Discute-se a Psicanálise mítica do desti­no português que Lourenço acaba de publi­car, interpelam-no o homem da cultura e o tecnocrata. O Poder e o escritor enfrentam­-se em fato de banho», Helena Vaz da Silva, Opção, nº 116, 13/VII/1978, pp. 23-25.

«Quando eu disse que o que se estava ali a passar era “sério” e “grave”, queria dizer que era grave por estar ali ser posto em causa o estatuto em que a nossa vida política está a ser vivida, e que era sério porque por exem­plo as proposições de um Medei­ros Ferreira são interessantes.
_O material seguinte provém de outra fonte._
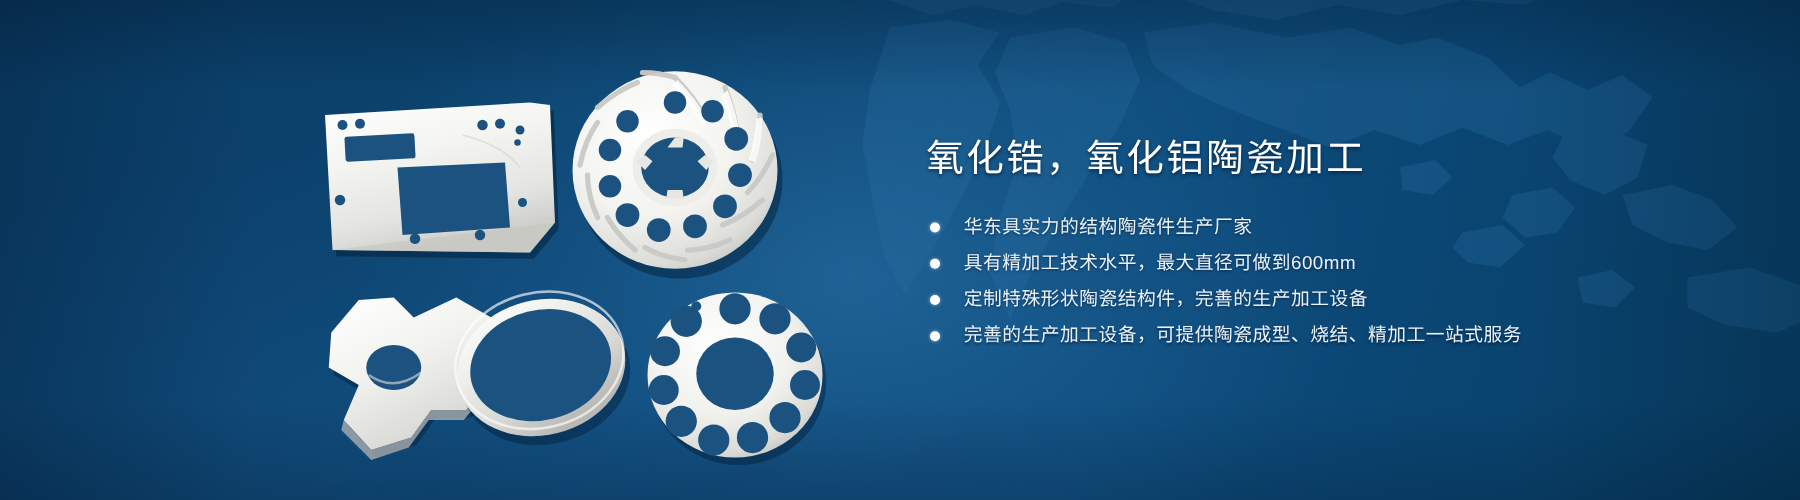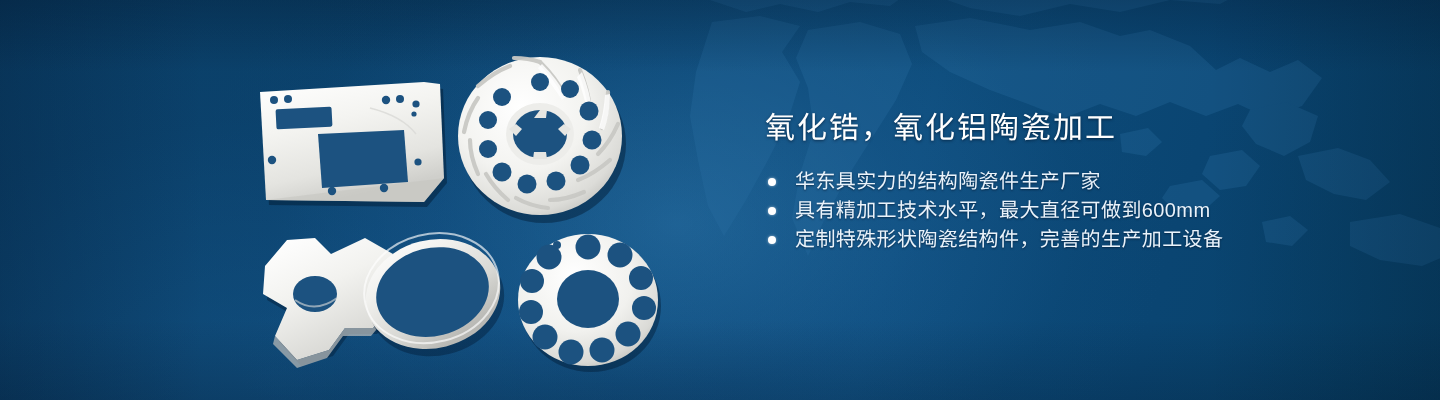"氧化锆，氧化铝陶瓷加工" .copy { left: 765px -> 741px }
Posso não as partilhar, e de facto não partilho muitos dos pontos de vista que exprimiu. Ainda menos partilharia o espírito que a Imprensa atribuiu ao encontro, o de uma neodireita, ou de um desvio claramente direitista de membros conhecidos do PS.
(…) Discordei do espírito que presidia em geral ao discurso, e que foi apresentado pelo dr. Sousa Tavares: da ideia de que a Constituição é desestabilizadora e de que o Conselho da Revolução tem uma função nefasta. Disse que me pareci m tais ideias tão ou mais desestabiliza­doras do que o texto constitucio­nal.
Pareceu-me que o que estava em causa, e se desejava modifi­car, era o espírito mesmo da Constituição, em pontos funda­mentais, o que representaria efectivamente uma ruptura política com o espírito do 25 de Abril.
(...) Embora eu saiba que a Constituição sofreu o condicionamento do período histórico em que foi concebida, há certos pontos que me parecem capitais, particularmente à sua clara vocação socialista. Ora a verdade é que no relato que nos foi feito a pala­vra socialismo nunca aparece mencionada.
(…)Não acredito que haja qualquer Constituição, seja de que natureza for, que não tenha um conteúdo ideológico. Pretende-se é um conteúdo ideológico diferente ao do ac­tual.», entrevista ao Diário de Lisboa, 15/VII/1978, pp. 10-11.